Qu’est-ce qui constitue le projet d’une langue, en quoi la langue française est-elle à nulle autre pareille?
Comment croire et comprendre qu’elle disparaît sous nos yeux à une telle vitesse, et avec elle une civilisation?
Ces pages s’attachent à identifier un héritage collectif inestimable, à donner la mesure d’un trésor. Écrites dans un style délié et jubilant, elles se lisent non comme un éloge ou une célébration, mais comme une suite de dévoilements par lesquels se révèle la richesse d’un français que nous utilisons en sous-régime, inconscients le plus souvent de ses immenses possibilités.
Le lecteur, hautement réjoui par l’éblouissante érudition de ce texte, trouvera, plus que la description d’un désastre à venir, un chant d’amour à notre langue, qui se pose aussi en œuvre de salut public.
EXTRAIT
PAGES 74-75
La mentalité collabo fut progermanique dans les abjectes années 40 (sous Pétain) comme en 1871 (avec les versaillais) ; elle est proanglaise actuellement comme elle le fut en 1420 avec les bourguignons et l’ignominieux traité de Troyes qui rayait la France de sa carte ; et toujours elle est prête à tout pour servir l’envahisseur.
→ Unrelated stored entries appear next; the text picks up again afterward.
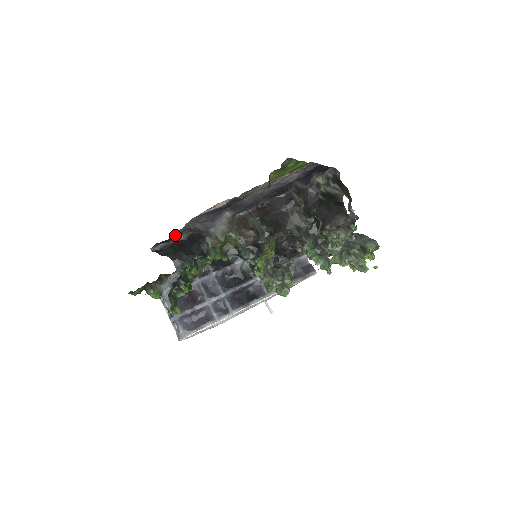
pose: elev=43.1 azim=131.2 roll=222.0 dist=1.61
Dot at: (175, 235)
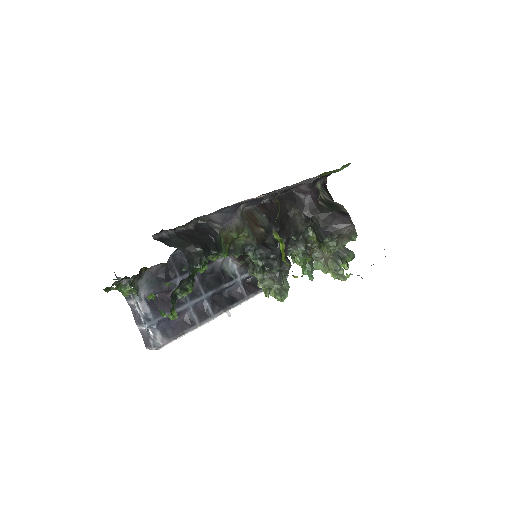
Dot at: (190, 223)
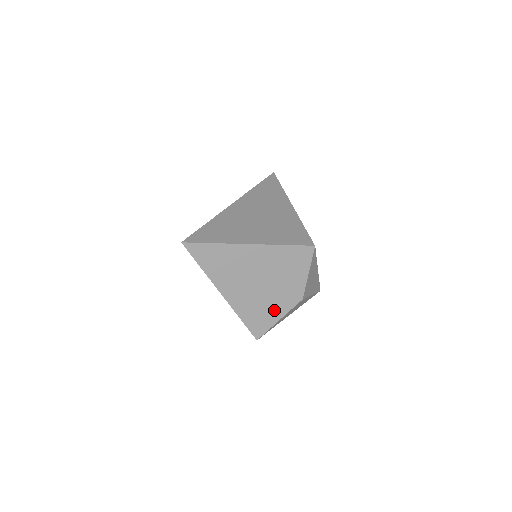
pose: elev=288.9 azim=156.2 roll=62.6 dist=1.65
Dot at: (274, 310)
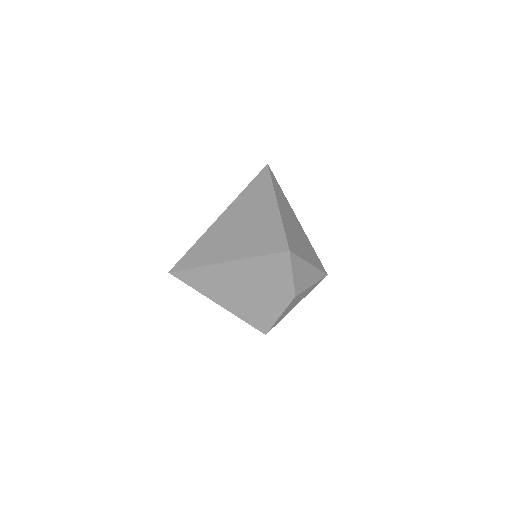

L’enjeu n’est pas moins grave à présent de se tenir sur le plan symbolique, celui de la langue et de la culture dont les effets sont immédiatement réels et plus lourds de conséquences.
le collaborateur est d’abord un ignorant de lui-même. D’où sa posture imaginaire : il se préfère en autre. il ne manque pas seulement au patriotisme qui est une vertu (en voie d’extinction), il manque à un ensemble vaste et profond de représentations qui forment une civilisation, qui le constitue et qui l’ignore profondément.
C’est en ce sens capital que la collaboration militante contre la langue est la plus grave qui soit, parce qu’un pays se remet éventuellement d’une défaite militaire, il ne survit pas à l’extermination de la culture.